- TO DO
Filter this material down to the lines that hold "candidate", copying each one.
+++ MATERIALS PROVIDED +++
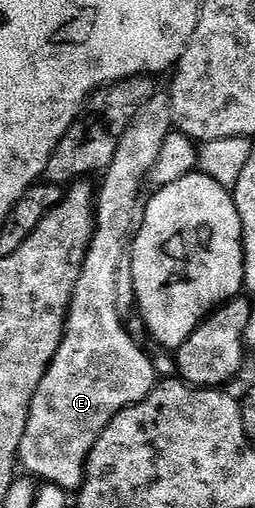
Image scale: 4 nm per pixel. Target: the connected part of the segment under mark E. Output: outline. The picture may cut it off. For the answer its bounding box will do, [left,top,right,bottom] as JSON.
[18,92,174,491]

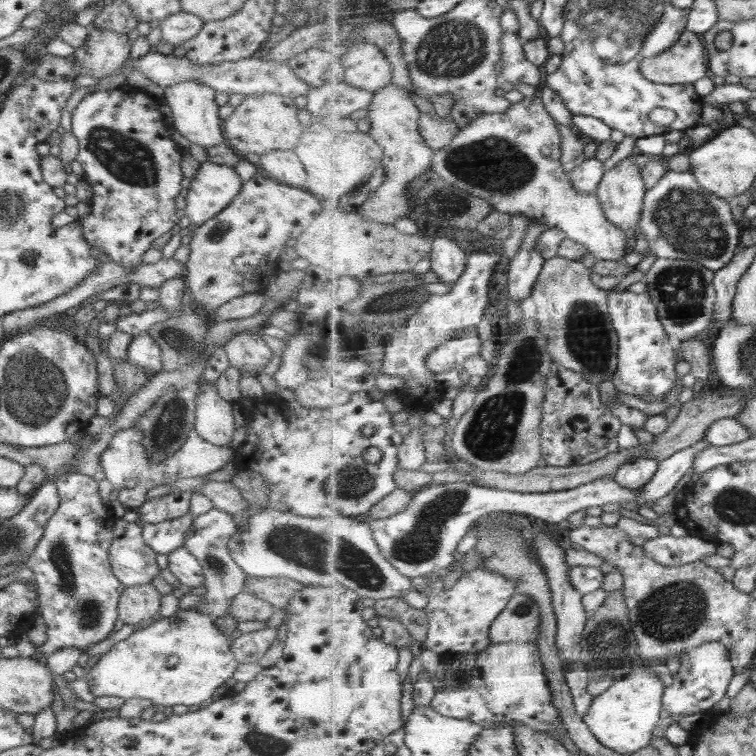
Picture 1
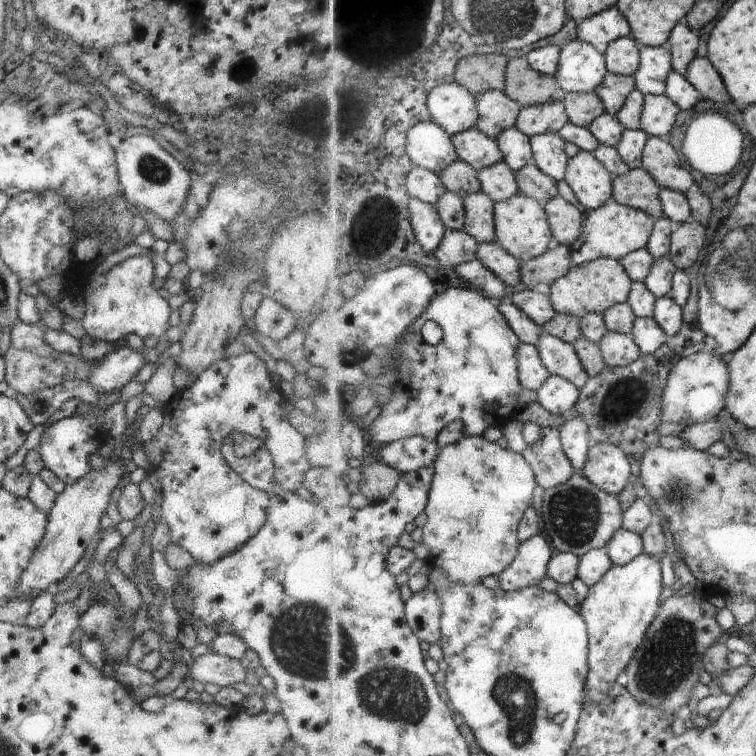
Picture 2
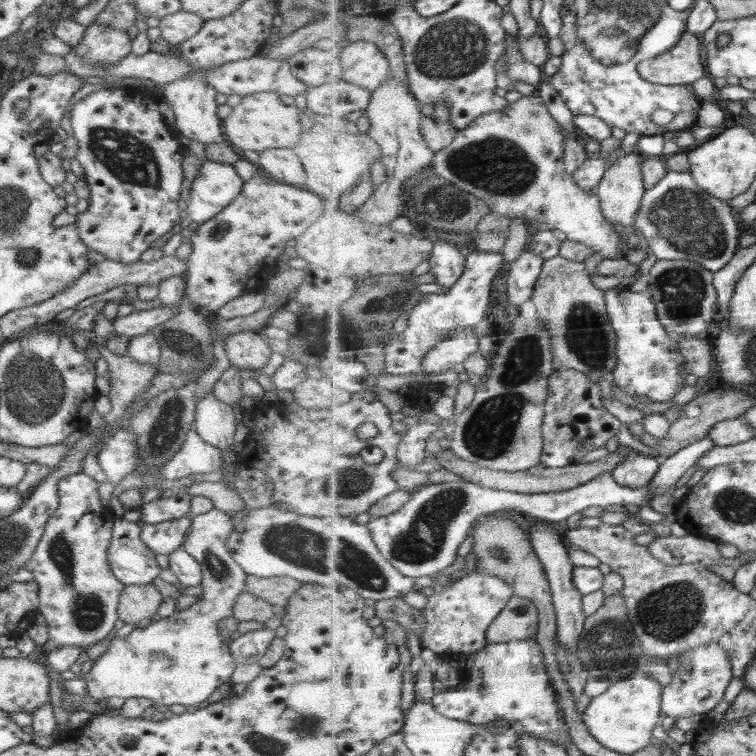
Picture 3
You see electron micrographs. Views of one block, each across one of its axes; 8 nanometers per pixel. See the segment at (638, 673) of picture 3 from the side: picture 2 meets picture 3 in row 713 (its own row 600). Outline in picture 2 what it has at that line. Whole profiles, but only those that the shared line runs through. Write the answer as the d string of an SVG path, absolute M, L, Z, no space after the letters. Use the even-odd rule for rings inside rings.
M645 552L628 566L614 565L598 584L590 587L590 594L582 604L582 616L589 624L590 674L586 694L590 700L602 704L610 698L618 676L626 673L634 656L646 642L654 619L661 611L664 594L662 560Z

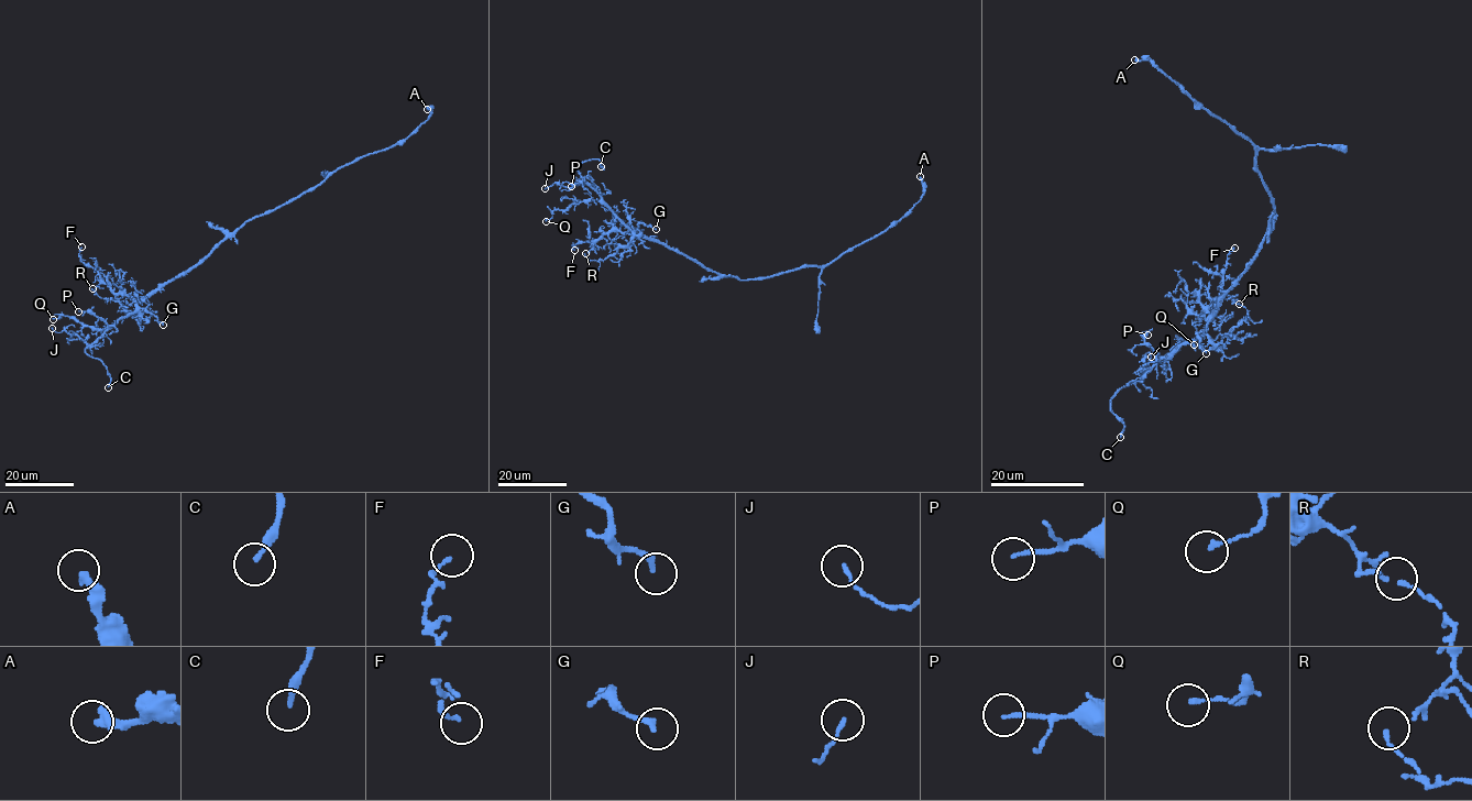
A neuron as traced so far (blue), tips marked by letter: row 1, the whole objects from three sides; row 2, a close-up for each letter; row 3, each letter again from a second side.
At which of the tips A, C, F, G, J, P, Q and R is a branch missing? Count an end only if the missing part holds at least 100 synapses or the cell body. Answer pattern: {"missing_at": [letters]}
{"missing_at": ["C"]}

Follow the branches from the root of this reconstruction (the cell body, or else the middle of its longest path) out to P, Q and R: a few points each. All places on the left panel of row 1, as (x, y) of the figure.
P: (232, 232), (197, 263), (152, 291), (131, 314), (111, 327), (87, 311), (78, 311)
Q: (232, 232), (197, 263), (152, 291), (133, 311), (103, 329), (84, 327), (61, 315), (53, 319)
R: (232, 232), (197, 263), (136, 304), (139, 320), (122, 304), (100, 297), (92, 288)

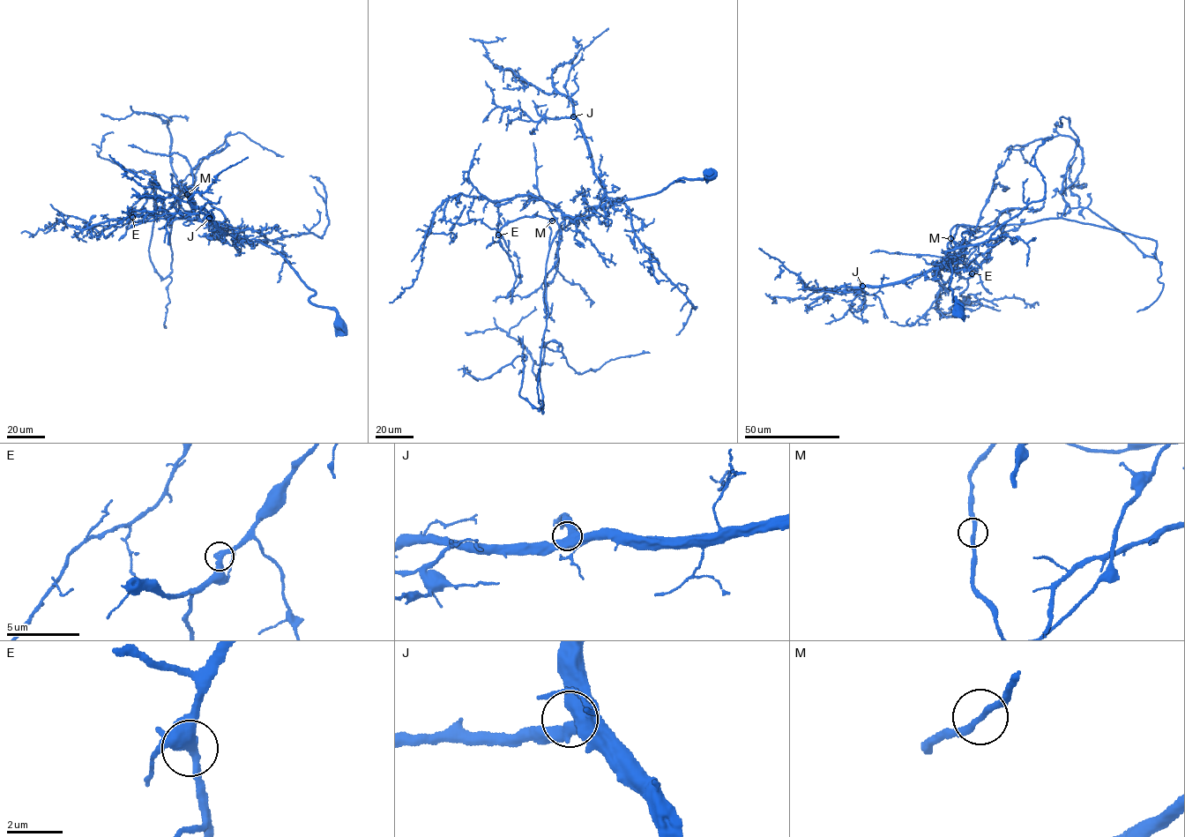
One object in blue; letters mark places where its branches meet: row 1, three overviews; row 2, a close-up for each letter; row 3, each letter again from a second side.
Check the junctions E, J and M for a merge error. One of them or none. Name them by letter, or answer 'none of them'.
none of them

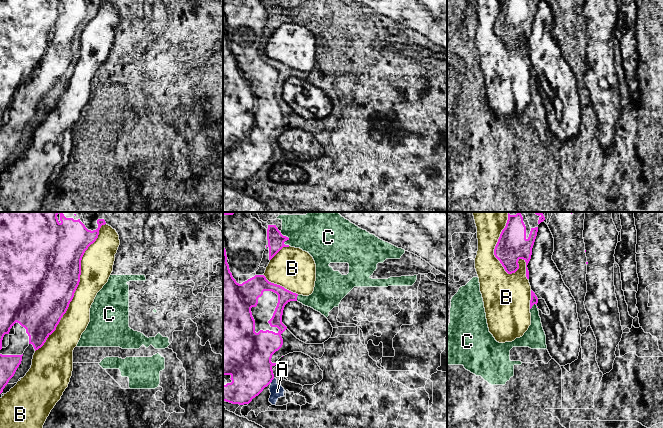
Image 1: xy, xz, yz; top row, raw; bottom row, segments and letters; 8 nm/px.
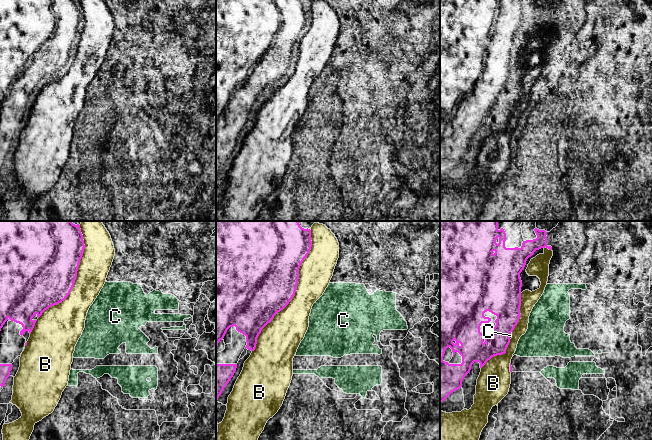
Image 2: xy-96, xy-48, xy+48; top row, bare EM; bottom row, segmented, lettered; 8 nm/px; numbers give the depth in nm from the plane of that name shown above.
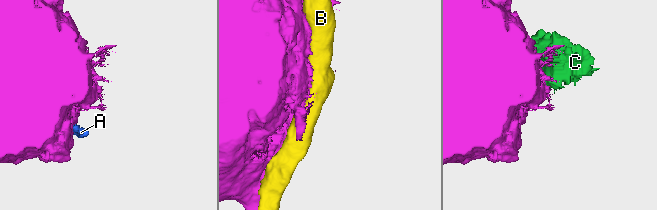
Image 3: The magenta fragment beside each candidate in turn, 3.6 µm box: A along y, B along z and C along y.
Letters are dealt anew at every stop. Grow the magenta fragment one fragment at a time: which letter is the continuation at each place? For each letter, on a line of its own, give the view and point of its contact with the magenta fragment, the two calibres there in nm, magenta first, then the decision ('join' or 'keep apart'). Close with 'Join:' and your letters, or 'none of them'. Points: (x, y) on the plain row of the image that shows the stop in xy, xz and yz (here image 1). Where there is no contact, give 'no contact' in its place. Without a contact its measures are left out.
A: meets magenta in xz at (271, 157); 360 nm thick on the magenta side, 110 nm on the other; keep apart
B: meets magenta in xy at (77, 62); 500 nm thick on the magenta side, 260 nm on the other; keep apart
C: meets magenta in xz at (287, 15); 130 nm thick on the magenta side, 260 nm on the other; keep apart
Join: none of them

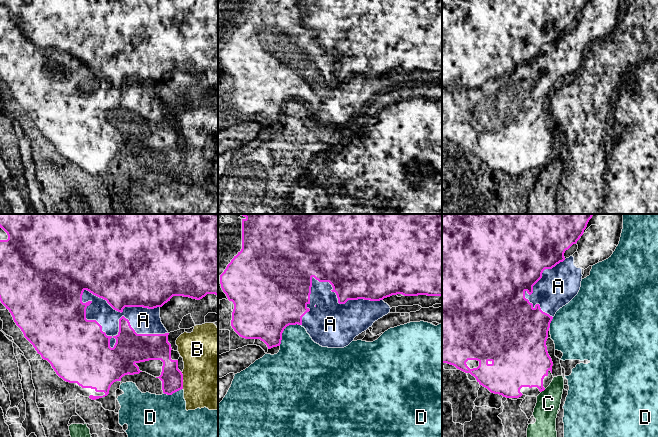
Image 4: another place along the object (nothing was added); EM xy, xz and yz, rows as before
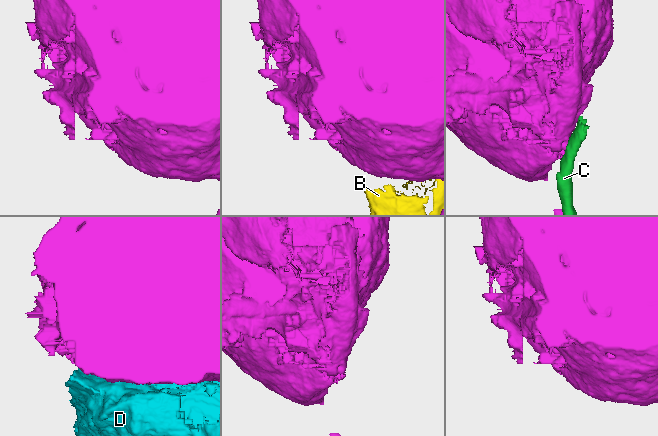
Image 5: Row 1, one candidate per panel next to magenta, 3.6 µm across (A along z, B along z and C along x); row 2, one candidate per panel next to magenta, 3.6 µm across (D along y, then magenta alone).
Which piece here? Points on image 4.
A: meets magenta in xy at (116, 111); 360 nm thick on the magenta side, 200 nm on the other; join
B: meets magenta in xy at (182, 156); 180 nm thick on the magenta side, 500 nm on the other; keep apart
C: meets magenta in yz at (543, 166); 360 nm thick on the magenta side, 190 nm on the other; keep apart
D: meets magenta in xz at (284, 104); 500 nm thick on the magenta side, 320 nm on the other; keep apart
Join: A

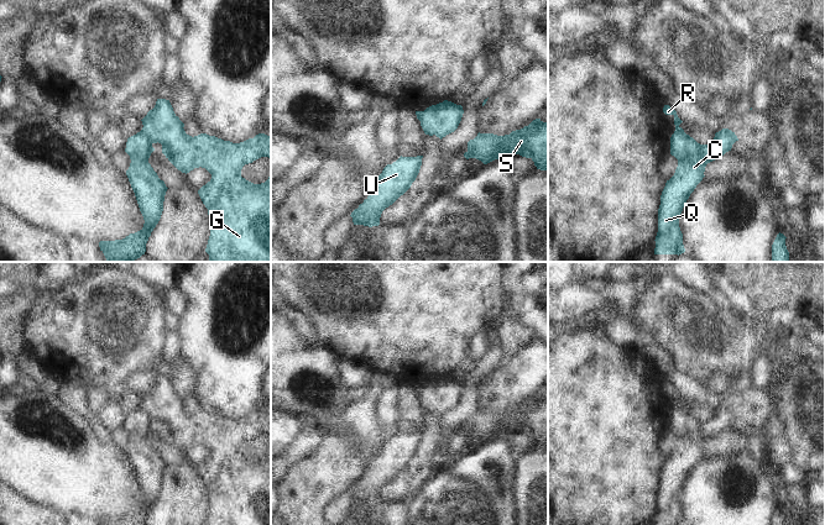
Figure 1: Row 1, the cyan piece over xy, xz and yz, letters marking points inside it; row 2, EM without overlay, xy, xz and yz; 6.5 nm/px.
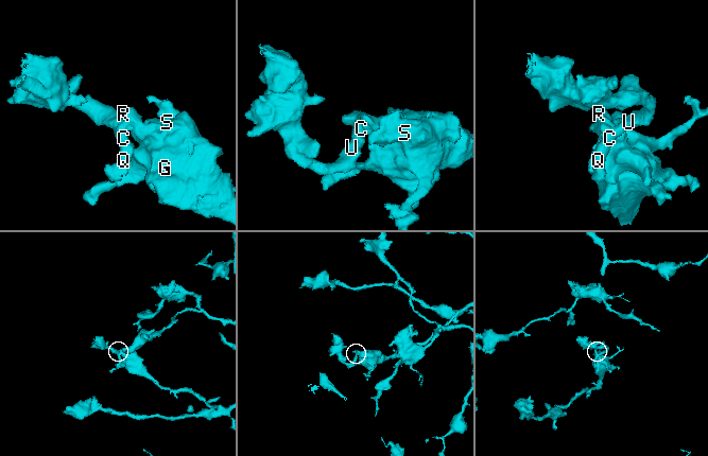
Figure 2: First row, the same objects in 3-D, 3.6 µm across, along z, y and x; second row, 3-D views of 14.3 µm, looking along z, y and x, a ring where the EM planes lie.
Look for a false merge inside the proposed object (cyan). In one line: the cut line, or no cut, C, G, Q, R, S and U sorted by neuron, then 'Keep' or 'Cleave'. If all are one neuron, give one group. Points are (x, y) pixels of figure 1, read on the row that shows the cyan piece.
Split along xy (141, 130), (152, 142). Groups: C Q U / G R S. Cleave

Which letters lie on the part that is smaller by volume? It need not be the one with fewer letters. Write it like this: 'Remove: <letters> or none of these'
Remove: C, Q, U

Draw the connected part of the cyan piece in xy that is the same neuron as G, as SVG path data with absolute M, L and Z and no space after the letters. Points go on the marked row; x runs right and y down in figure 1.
M157 99L155 107L141 121L141 131L152 143L162 145L162 153L178 170L187 174L202 167L212 174L212 179L198 190L210 219L210 236L205 248L209 262L271 262L271 174L261 184L241 177L245 164L261 157L271 158L271 136L259 133L240 143L207 133L192 137L186 133L184 124L166 99Z

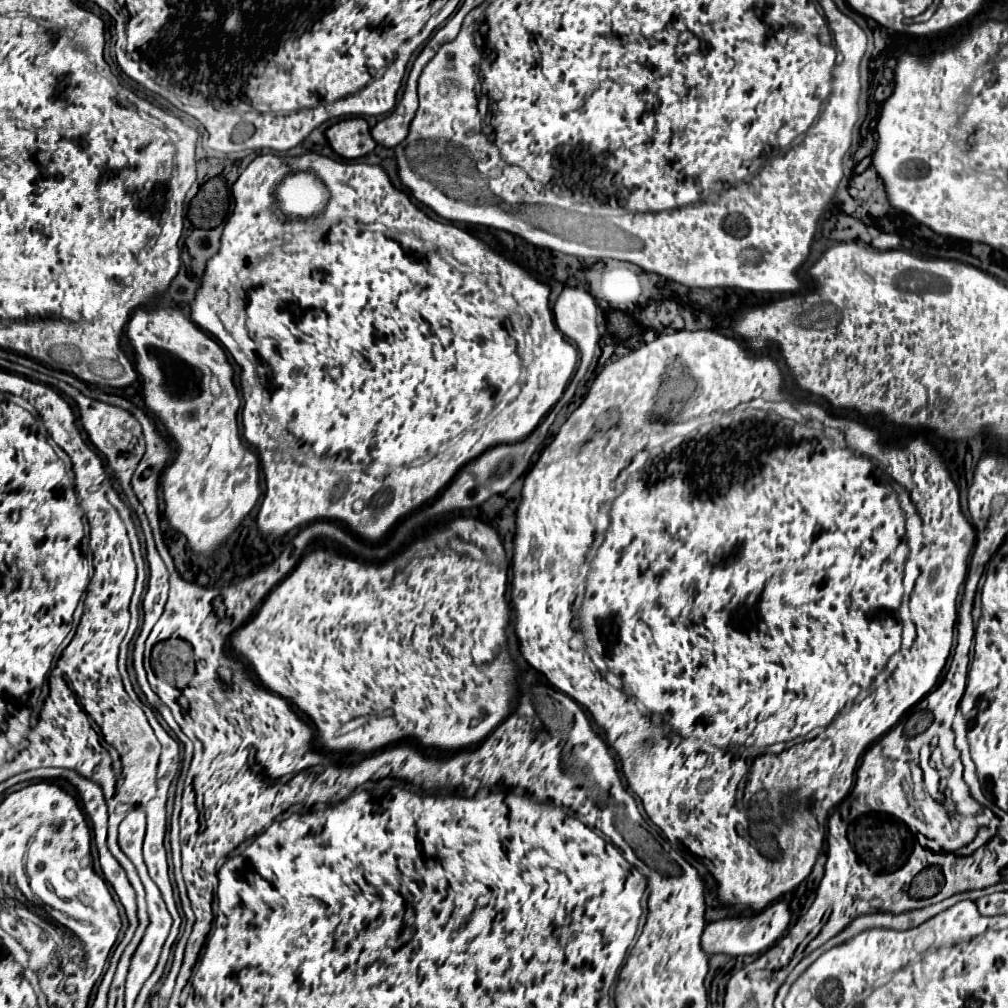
+++
- SOLUTION TO THIS TASK
Image 3: The magenta fragment beside each candidate in turn, 3.6 µm box: A along y, B along z and C along y.
Image 5: Row 1, one candidate per panel next to magenta, 3.6 µm across (A along z, B along z and C along x); row 2, one candidate per panel next to magenta, 3.6 µm across (D along y, then magenta alone).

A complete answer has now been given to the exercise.